The Nobel Peace Prize has been awarded to Mohammad Yunus and the Grameen Bank.
Yunus, who earned a Ph.D. in economics from Vanderbilt University, began making microfinance loans to poverty-stricken families in his native Bangladesh in 1974 during a devastating famine. Soon thereafter, he decided to conduct a test of microfinance by establishing Grameen Bank ("Bank of the Villages"). The idea was to make small loans to families who otherwise would be unable to get credit in an effort to help them establish home-based businesses.
As of May 2006, Grameen Bank had 6.61 million borrowers with branches providing services in over 70,000 Bangladeshi vilages. Ninety-seven percent of borrowers are women. In 2005, the average loan balance per borrower was $85. In spite of the small average balance, Grameen Bank has loaned almost $6 billion in the thirty years since its establishment. Its loan recovery rate is an astonishing 98.85 percent and, since 1995, the bank has operated without donations.
Grameen Bank, which has earned a profit every year except 1983, 1991, and 1992, has a program of interest-free loans for the poorest of the poor in Bangladesh. The "Struggling Members Programme" has 81,000 members who repay their loans at a rate as low as 4 cents per week.
What does any of this have to do with peace? In the conclusion of Seeking Security in an Insecure World, Dan Caldwell and I note (pp. 186-87) that "security today is indivisible" so that even "a narrowly self-interested security policy cannot be narrowly self-interested."

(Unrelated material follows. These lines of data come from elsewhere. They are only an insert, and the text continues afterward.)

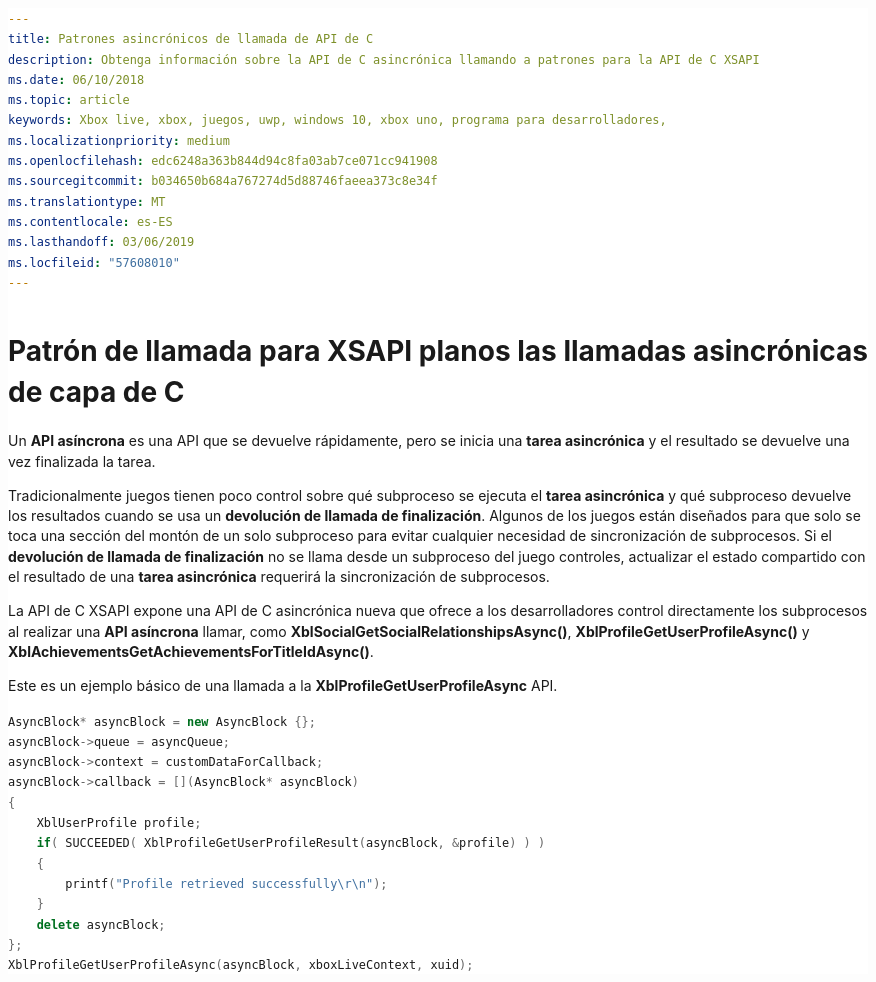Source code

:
 ```yaml
---
title: Patrones asincrónicos de llamada de API de C
description: Obtenga información sobre la API de C asincrónica llamando a patrones para la API de C XSAPI
ms.date: 06/10/2018
ms.topic: article
keywords: Xbox live, xbox, juegos, uwp, windows 10, xbox uno, programa para desarrolladores,
ms.localizationpriority: medium
ms.openlocfilehash: edc6248a363b844d94c8fa03ab7ce071cc941908
ms.sourcegitcommit: b034650b684a767274d5d88746faeea373c8e34f
ms.translationtype: MT
ms.contentlocale: es-ES
ms.lasthandoff: 03/06/2019
ms.locfileid: "57608010"
---
```

# <a name="calling-pattern-for-xsapi-flat-c-layer-async-calls"></a>Patrón de llamada para XSAPI planos las llamadas asincrónicas de capa de C

Un **API asíncrona** es una API que se devuelve rápidamente, pero se inicia una **tarea asincrónica** y el resultado se devuelve una vez finalizada la tarea.

Tradicionalmente juegos tienen poco control sobre qué subproceso se ejecuta el **tarea asincrónica** y qué subproceso devuelve los resultados cuando se usa un **devolución de llamada de finalización**.  Algunos de los juegos están diseñados para que solo se toca una sección del montón de un solo subproceso para evitar cualquier necesidad de sincronización de subprocesos. Si el **devolución de llamada de finalización** no se llama desde un subproceso del juego controles, actualizar el estado compartido con el resultado de una **tarea asincrónica** requerirá la sincronización de subprocesos.

La API de C XSAPI expone una API de C asincrónica nueva que ofrece a los desarrolladores control directamente los subprocesos al realizar una **API asíncrona** llamar, como **XblSocialGetSocialRelationshipsAsync()**,  **XblProfileGetUserProfileAsync()** y **XblAchievementsGetAchievementsForTitleIdAsync()**.

Este es un ejemplo básico de una llamada a la **XblProfileGetUserProfileAsync** API.

```cpp
AsyncBlock* asyncBlock = new AsyncBlock {};
asyncBlock->queue = asyncQueue;
asyncBlock->context = customDataForCallback;
asyncBlock->callback = [](AsyncBlock* asyncBlock)
{
    XblUserProfile profile;
    if( SUCCEEDED( XblProfileGetUserProfileResult(asyncBlock, &profile) ) )
    {
        printf("Profile retrieved successfully\r\n");
    }
    delete asyncBlock;
};
XblProfileGetUserProfileAsync(asyncBlock, xboxLiveContext, xuid);
```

Everywhere we look, we see connections between various sources of insecurity. Economic insecurity may lead to slash-and-burn agriculture, with deforestation (and environmental insecurity) as a result. The devastation of an ecosystem may, in turn, create a refugee crisis that leads to ethnic conflict. An intrastate war may generate a market for arms traffickers. Trafficking in small arms and light weapons may then open up a network through which chemical, biological, or even nuclear materials are traded. The proliferation of weapons of mass destruction may make it possible for terrorists to acquire a nuclear device. And so on.
Poverty alone does not generate conflict. The vast majority of the world's poor suffer quietly. But poverty is an underlying factor that can lead to instability. Even the Bush administration, in the most recent iteration of The National Security Strategy of the United States acknowledges this fact, calling assistance to the poor "a strategic priority" and stating that "America’s national interests and moral values drive us in the same direction: to assist the world’s poor citizens and least developed nations and help integrate them into the global economy."
In 2004, the Nobel Committee recognized the connection between environmental security and peace by awarding the Nobel Peace Prize to Wangari Maathai. This year, the Committee has recognized the connection between economic security and peace.